The center brought 62 jobs to the town of 2,800 about 45 miles north of Corpus Christi, said Heard, who added that EOG does “participate in giving back to the community.” Most recently, the company donated money for a new football field and new firetruck, Heard said.
“I’d say we’re better off having that here,” he said.
Earlville’s school Superintendent Wade Winekauf said his discussions with school officials in other communities where EOG has set up businesses yielded the same conclusion. The town’s three schools are about a half-mile east of the proposed sand shipping site.
The economic benefits are enticing, too, Winekauf said, especially for a district where the assessed valuation of property is declining.
Winekauf calculated that the new center would generate about $100,000 a year for schools through property taxes. Mayor Hall said beyond creating 20 full-time jobs on the site and an undetermined number of truck-driving jobs, the center would draw other related businesses to Earlville.
“Our community is in need,” Hall said. Earlville has lost several businesses and, like many small towns, was hit hard by the recession, he said. Too many homes are vacant, Hall added.
“This is a business we don’t have,” he said. “This is a sign that maybe we’re going to get something going, spur a little bit.”
Earlville also likely will lose a business — O’Regan’s Electrical Materials Co. — and its 30 jobs, if the sand transfer center is built, O’Regan said. He added that city officials have allowed uncertain economic hope to cloud their long-term judgment.
He told city officials the EOG representatives are great salesmen, “but more like used car salesmen” who have offered different versions and vague outlines of what’s being planned, O’Regan added.
In email responses to questions, an EOG spokeswoman said Earlville will benefit from jobs created by a company that “has a solid reputation for being a good neighbor.” EOG received the 2012 Business Friend of the Environment Award from Wisconsin’s largest business organization, the spokeswoman, K Leonard, noted.
“Historically EOG has been able to provide satisfactory solutions to issues raised by the public in other communities,” Leonard added. “We expect to be able to do the same in Earlville.”
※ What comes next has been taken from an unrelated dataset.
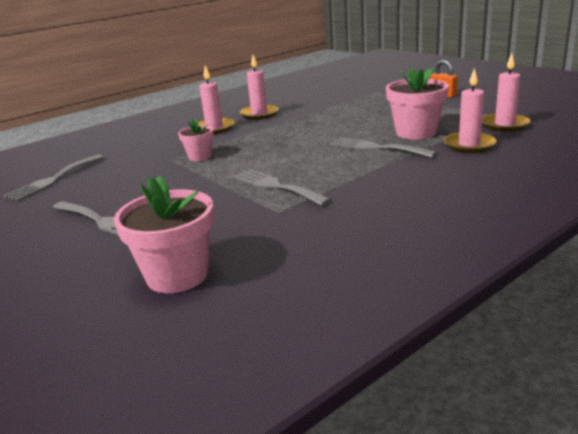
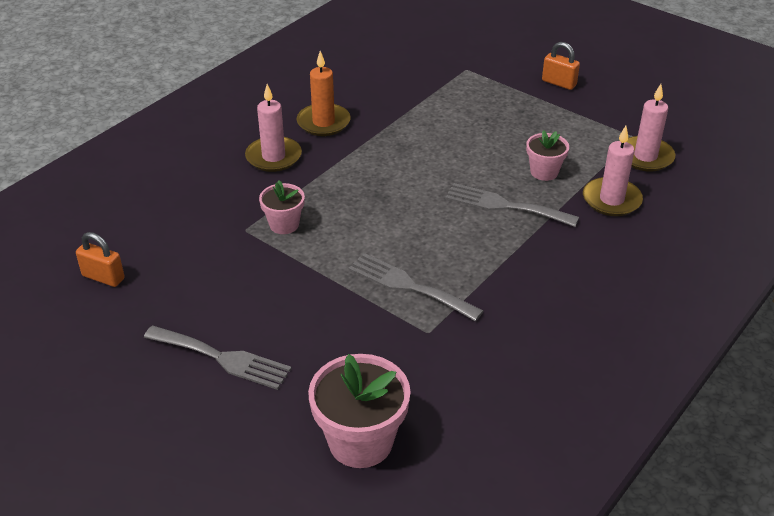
camera: 15 degrees left, 15 degrees up
(53, 179) = (103, 277): grey fork -> orange padlock
(259, 114) = (323, 122): pink candle -> orange candle
(416, 132) = (544, 172): pink flower pot -> pink flower pot, size x0.57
But the overall outlook for fracking in Illinois is uncertain, a consequence of low oil prices that started dropping right about the same time the state finished composing its fracking permit process in November.
Not a single company has applied for a fracking permit in Illinois, the state Department of Natural Resources reports. Nationwide, about 1,000 oil and gas rigs have ceased operations since the recent peak in September 2014, said Ethan Bellamy, a senior analyst at Robert W. Baird & Co.
That development is expected to yield a 15 to 25 percent decline in the demand for fracking sand in North America, Bellamy said. But the market is tough to gauge because it lacks public price data and market statistics from a government agency, among other challenges, he added.
“Our estimates reflect the beginning of an oil-inspired downturn,” Bellamy said, “that we believe should last the balance of the year.”
Meanwhile, voters in Earlville’s April municipal election ousted three council members who voted for the annexation and rezoning that cleared the way for the sand transportation center. O’Regan has suggested that the new members will work to overturn the earlier decision.
The division and acrimony occurring in Earlville is something Mike Harsted has seen unfold elsewhere in LaSalle County.
Harsted, the county director of environmental services and land uses, said companies pulled about 10 million tons of sand from LaSalle County in 2013, the latest year for which he had statistics. Five years earlier, sand mining companies were taking less than 4 million tons a year, he estimated.
Whether that increase is a benefit or detriment largely depends on the location of sand mining and shipping facilities, Harsted said.
“If it’s in your backyard, you hate it,” he said. “And, if it’s not, you think it’s great.”